Aimee Rizzo of The Infatuation wrote, "URL looks less like a coffee shop and more like those fully-furnished model rooms at CB2 that make you feel bad about your own interior design skills (or lack thereof)... The hygge vibes of natural wood and abstract paper lanterns make for an incredibly relaxing work session, as long as there's a seat available among the single long table and couple of small ones." She also opined, "If you're looking for somewhere to get work done in First Hill, URL is an oasis in a neighborhood full of hospitals." In 2023, Rizzo included URL in the website's list of the city's best cafes for working, and she and Kayla Sager-Riley included the Walk to Work in an overview of Seattle's best iced coffee. The duo wrote, "we can vouch that it's perfect for walking to work". Rizzo and Gabe Guarente included the business in a 2024 overview of Seattle's best coffee shops.

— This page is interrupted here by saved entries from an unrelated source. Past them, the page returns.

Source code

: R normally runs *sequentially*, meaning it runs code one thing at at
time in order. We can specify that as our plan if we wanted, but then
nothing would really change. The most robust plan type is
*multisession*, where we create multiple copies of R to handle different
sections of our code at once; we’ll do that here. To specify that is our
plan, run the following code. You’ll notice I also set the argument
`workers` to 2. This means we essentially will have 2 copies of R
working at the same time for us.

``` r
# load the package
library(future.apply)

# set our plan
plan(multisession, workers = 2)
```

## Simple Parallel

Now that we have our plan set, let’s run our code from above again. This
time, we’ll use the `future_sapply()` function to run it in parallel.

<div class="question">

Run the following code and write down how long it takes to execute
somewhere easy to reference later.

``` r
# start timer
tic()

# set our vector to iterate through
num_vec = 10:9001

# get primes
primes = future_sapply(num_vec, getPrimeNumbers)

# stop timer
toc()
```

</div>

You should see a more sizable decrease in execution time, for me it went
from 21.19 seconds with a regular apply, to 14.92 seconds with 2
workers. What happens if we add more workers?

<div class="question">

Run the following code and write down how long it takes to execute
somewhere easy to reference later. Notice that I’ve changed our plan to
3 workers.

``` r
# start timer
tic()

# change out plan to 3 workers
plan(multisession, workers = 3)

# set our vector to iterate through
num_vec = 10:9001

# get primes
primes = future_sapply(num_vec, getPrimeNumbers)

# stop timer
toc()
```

In Eater Seattles 2023 overview of recommended cold brews and seasonal coffee drinks in the city, Rachel Hopke and Harry Cheadle said Choi's experience as a furniture collector "comes through in the attention to design detail and meticulously crafted beverages". Cheadle and Mark Van Streefkerk called URL "a designer's dream" and recommended the tomato ricotta toast in the website's 2024 overview of Seattle's thirteen "essential" coffee shops. Melissa Santos said the sandwiches are "pretty good" in Axios Seattles 2024 list of nine coffee shops for working remotely in the city.